Links naast het eerste station werd het tweede station van Heerlen gebouwd dat in 1913 gereed kwam. Het eerste station werd vanaf toen gebruikt voor en door het personeel.

Het tweede station kenmerkte zich door het torentje met klok en windhaan en het imposante stationsgebouw met veel versieringen. De architect is waarschijnlijk Van Heukelom, werkzaam bij Staatsspoorwegen. In 1985 werd het station afgebroken.

In oktober 1977 werd de eerste paal geslagen voor het acht verdiepingen hoge kantoorgebouw “ De Hoppenhof” naar een ontwerp van architect Ir. J. Bak van NS dochter Articon die tevens het derde station van Heerlen heeftontworpen dat in 1985 in gebruik werd genomen.
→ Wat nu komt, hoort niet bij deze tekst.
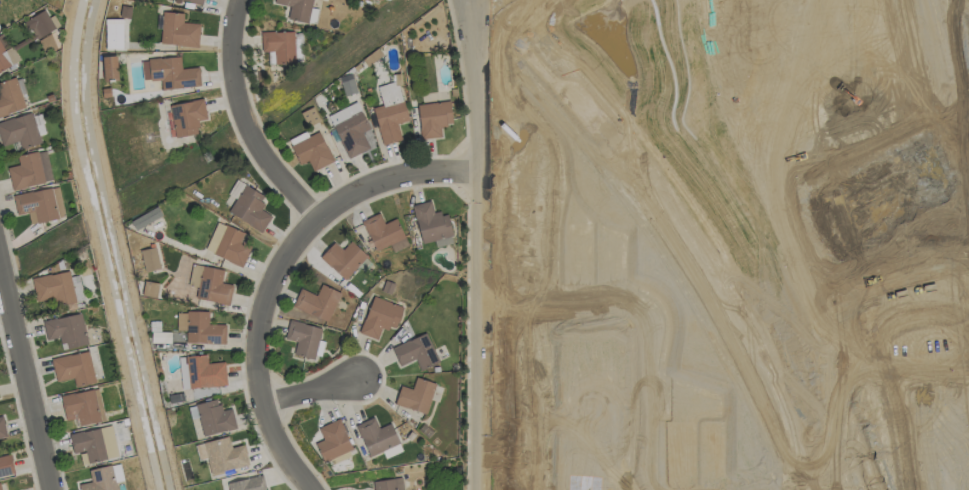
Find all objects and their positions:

De LTM bus onderneming werd in de, aan de noordzijde gelegen Hoppenhof gevestigd.

Het stationsgebouw met tunnelingang en de Hoppenhof op de achtergrond

Om een verbinding te maken tussen de noord- en zuidzijde kwam er een tunnel onder het spoor door met de stationshal op tunnel niveau.

De stationstunnel

Tunnel ingang waarvan de zwarte  lagen metselwerk verwijzen naar kolen lagen en waar de laatste brok kolen uit de ON III mijn is ingemetseld.

Het vierde station van Heerlen is een ontwerp van de kunstenaar Michel Huisman en maakt deel uit van het Maankwartier. Het is op 5 augustus 2019 in gebruik genomen,  nadat de reizigers zich zeven jaar hebben moeten behelpen met een noodstation.